Your assignment:
A single number is required: the count of lines in the following entries that include the word "over".

+++

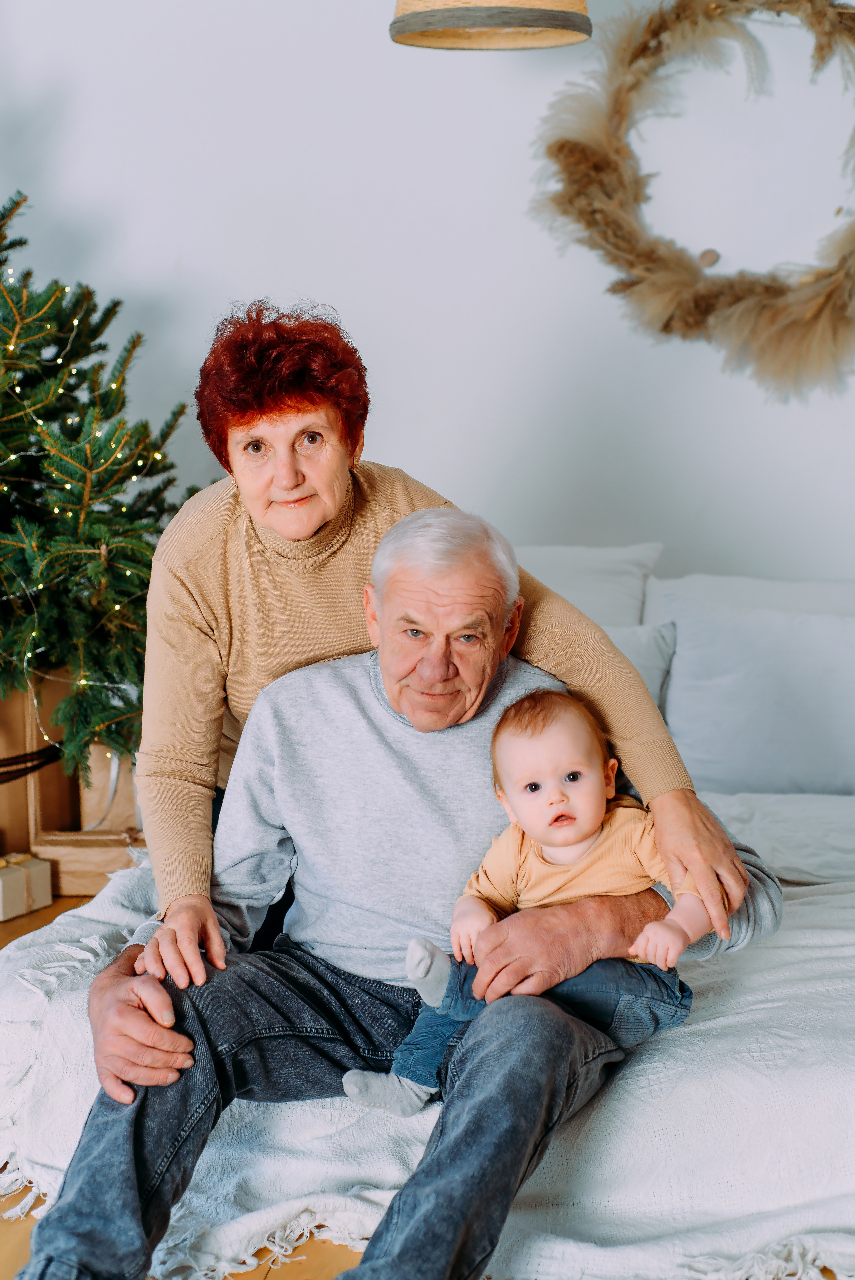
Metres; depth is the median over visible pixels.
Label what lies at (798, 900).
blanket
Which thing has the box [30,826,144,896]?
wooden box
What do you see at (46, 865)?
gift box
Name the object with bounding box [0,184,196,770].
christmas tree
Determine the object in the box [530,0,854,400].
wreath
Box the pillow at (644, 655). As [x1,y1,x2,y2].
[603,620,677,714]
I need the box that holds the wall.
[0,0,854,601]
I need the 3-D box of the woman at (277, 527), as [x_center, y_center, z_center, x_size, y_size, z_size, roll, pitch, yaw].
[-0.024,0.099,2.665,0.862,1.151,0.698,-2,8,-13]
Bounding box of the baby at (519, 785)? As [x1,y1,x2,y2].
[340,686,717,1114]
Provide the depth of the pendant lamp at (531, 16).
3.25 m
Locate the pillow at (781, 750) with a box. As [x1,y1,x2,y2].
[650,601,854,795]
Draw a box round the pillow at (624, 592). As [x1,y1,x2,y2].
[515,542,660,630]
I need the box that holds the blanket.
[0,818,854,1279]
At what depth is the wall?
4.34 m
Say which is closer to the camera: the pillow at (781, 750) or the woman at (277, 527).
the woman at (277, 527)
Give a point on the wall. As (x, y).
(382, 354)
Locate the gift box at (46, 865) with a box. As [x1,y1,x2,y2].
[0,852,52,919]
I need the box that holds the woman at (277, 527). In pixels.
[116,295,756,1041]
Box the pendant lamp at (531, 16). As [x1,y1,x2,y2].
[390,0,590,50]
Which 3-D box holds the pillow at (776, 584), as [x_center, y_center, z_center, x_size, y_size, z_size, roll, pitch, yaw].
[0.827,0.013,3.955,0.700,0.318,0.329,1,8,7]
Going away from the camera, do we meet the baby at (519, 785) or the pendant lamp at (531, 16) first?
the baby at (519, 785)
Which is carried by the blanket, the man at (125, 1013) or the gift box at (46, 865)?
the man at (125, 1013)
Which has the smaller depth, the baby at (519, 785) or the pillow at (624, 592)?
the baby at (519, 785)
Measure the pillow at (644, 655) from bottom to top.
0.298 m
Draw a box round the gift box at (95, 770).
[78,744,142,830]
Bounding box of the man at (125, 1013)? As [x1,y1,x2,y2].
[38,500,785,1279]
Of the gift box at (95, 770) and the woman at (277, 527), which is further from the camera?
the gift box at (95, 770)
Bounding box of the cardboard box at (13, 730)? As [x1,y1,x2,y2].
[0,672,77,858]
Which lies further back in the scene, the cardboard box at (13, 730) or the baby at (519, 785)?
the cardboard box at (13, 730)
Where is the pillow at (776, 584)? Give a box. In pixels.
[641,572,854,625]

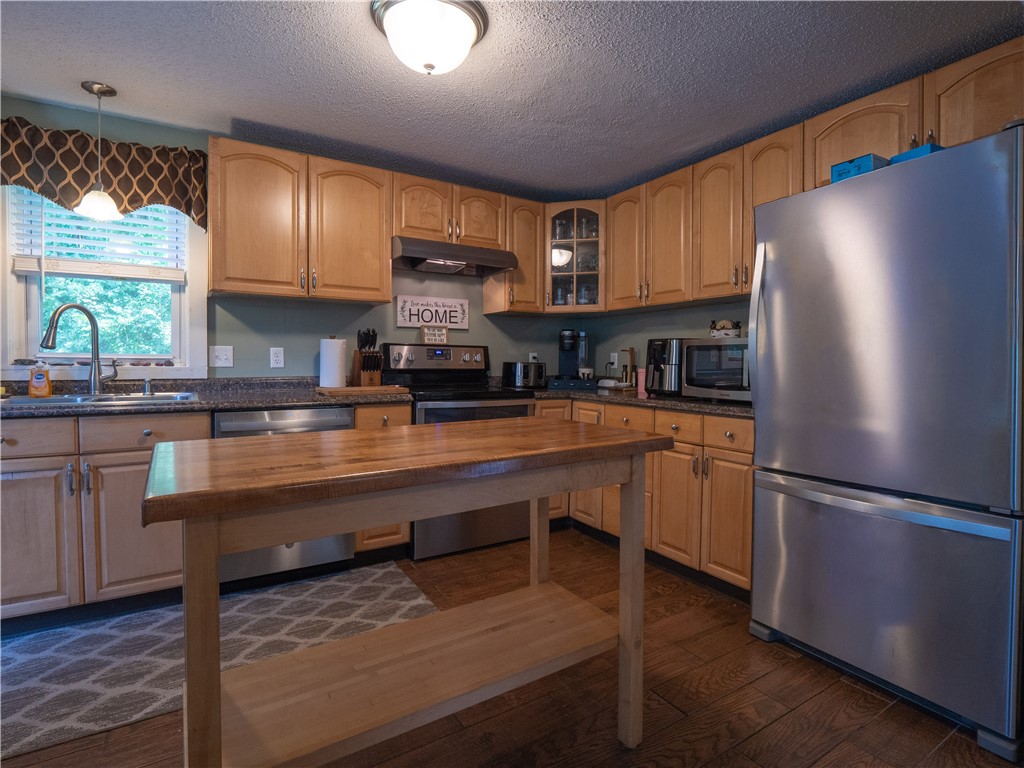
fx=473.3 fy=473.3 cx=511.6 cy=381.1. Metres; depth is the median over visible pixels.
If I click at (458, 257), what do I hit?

+++

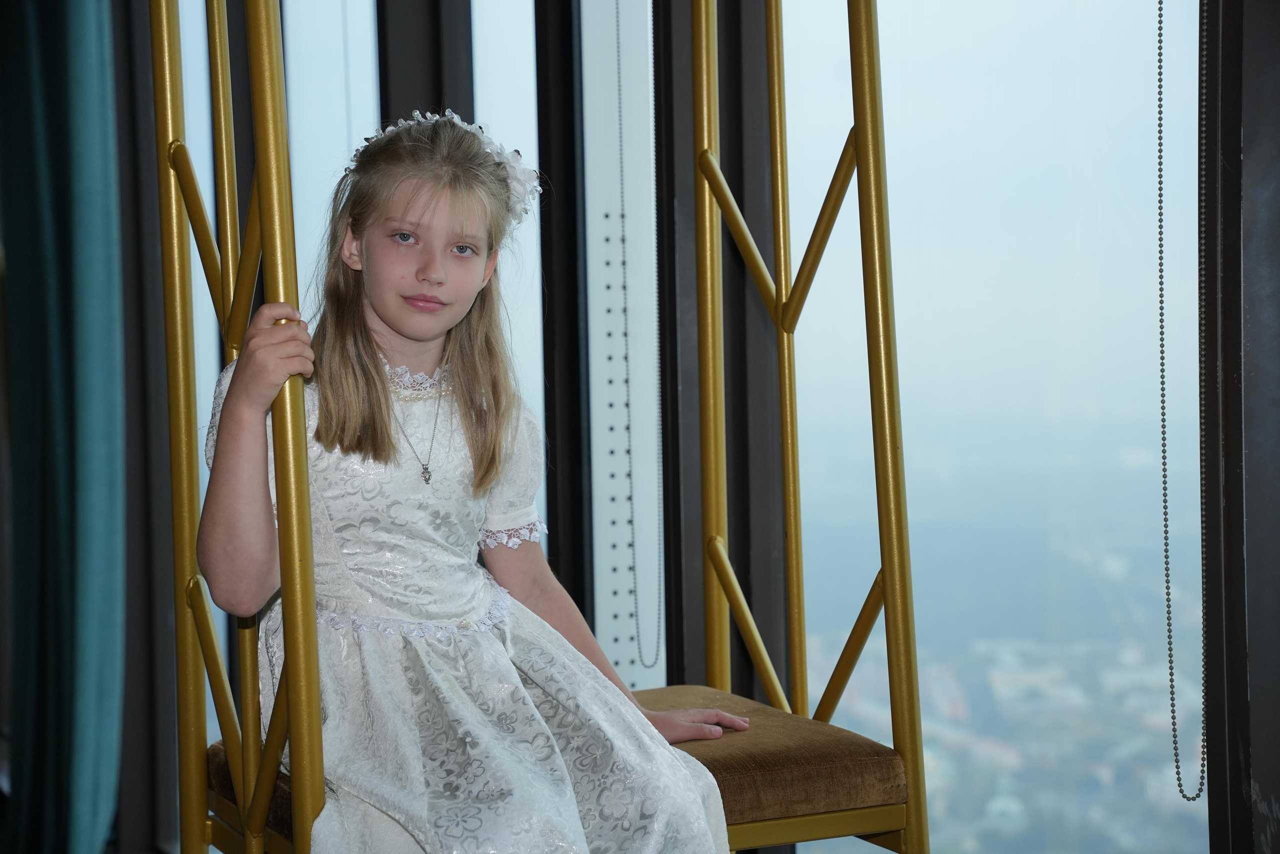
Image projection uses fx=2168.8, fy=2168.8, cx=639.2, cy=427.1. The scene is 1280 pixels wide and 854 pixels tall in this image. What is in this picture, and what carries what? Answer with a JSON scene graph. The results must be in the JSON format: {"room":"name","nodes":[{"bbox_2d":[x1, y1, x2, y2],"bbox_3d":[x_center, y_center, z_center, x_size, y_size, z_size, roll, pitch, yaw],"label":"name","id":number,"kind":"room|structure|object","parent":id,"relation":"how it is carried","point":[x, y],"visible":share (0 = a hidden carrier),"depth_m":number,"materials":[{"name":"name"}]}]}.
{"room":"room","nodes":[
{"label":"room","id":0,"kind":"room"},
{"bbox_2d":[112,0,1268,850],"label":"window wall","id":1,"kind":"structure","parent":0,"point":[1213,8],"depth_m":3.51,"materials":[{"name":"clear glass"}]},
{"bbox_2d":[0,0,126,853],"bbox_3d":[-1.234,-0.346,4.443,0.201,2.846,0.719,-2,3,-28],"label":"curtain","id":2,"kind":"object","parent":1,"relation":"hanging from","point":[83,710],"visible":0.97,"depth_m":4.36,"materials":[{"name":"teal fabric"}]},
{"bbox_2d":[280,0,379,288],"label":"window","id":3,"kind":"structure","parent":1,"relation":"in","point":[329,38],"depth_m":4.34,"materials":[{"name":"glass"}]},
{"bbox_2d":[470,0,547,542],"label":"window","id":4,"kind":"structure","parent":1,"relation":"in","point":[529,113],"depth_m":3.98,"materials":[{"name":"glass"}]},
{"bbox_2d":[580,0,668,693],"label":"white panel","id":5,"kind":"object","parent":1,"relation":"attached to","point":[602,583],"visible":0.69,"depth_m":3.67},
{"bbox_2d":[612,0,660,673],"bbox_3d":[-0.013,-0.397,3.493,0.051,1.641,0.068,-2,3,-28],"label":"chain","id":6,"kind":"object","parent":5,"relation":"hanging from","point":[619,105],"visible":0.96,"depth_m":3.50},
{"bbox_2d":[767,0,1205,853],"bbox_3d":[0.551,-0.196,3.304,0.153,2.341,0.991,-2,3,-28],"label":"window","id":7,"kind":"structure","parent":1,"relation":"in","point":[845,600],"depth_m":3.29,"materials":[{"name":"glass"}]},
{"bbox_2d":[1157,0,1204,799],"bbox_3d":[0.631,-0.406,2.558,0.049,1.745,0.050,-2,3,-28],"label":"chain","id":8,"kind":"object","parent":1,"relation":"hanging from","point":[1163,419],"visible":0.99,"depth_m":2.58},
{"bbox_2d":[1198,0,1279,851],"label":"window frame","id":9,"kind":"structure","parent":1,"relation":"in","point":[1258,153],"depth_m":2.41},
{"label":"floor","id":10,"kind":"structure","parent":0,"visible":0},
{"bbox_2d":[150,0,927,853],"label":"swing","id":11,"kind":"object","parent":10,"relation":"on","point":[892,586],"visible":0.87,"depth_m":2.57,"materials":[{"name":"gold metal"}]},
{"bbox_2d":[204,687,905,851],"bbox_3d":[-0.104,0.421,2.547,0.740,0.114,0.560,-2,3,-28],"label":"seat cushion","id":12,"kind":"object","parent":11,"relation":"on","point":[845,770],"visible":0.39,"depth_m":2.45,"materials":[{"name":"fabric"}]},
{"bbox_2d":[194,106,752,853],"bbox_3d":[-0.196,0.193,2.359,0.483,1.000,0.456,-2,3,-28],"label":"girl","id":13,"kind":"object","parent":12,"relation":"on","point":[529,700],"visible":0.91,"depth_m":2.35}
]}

+++

Task result:
2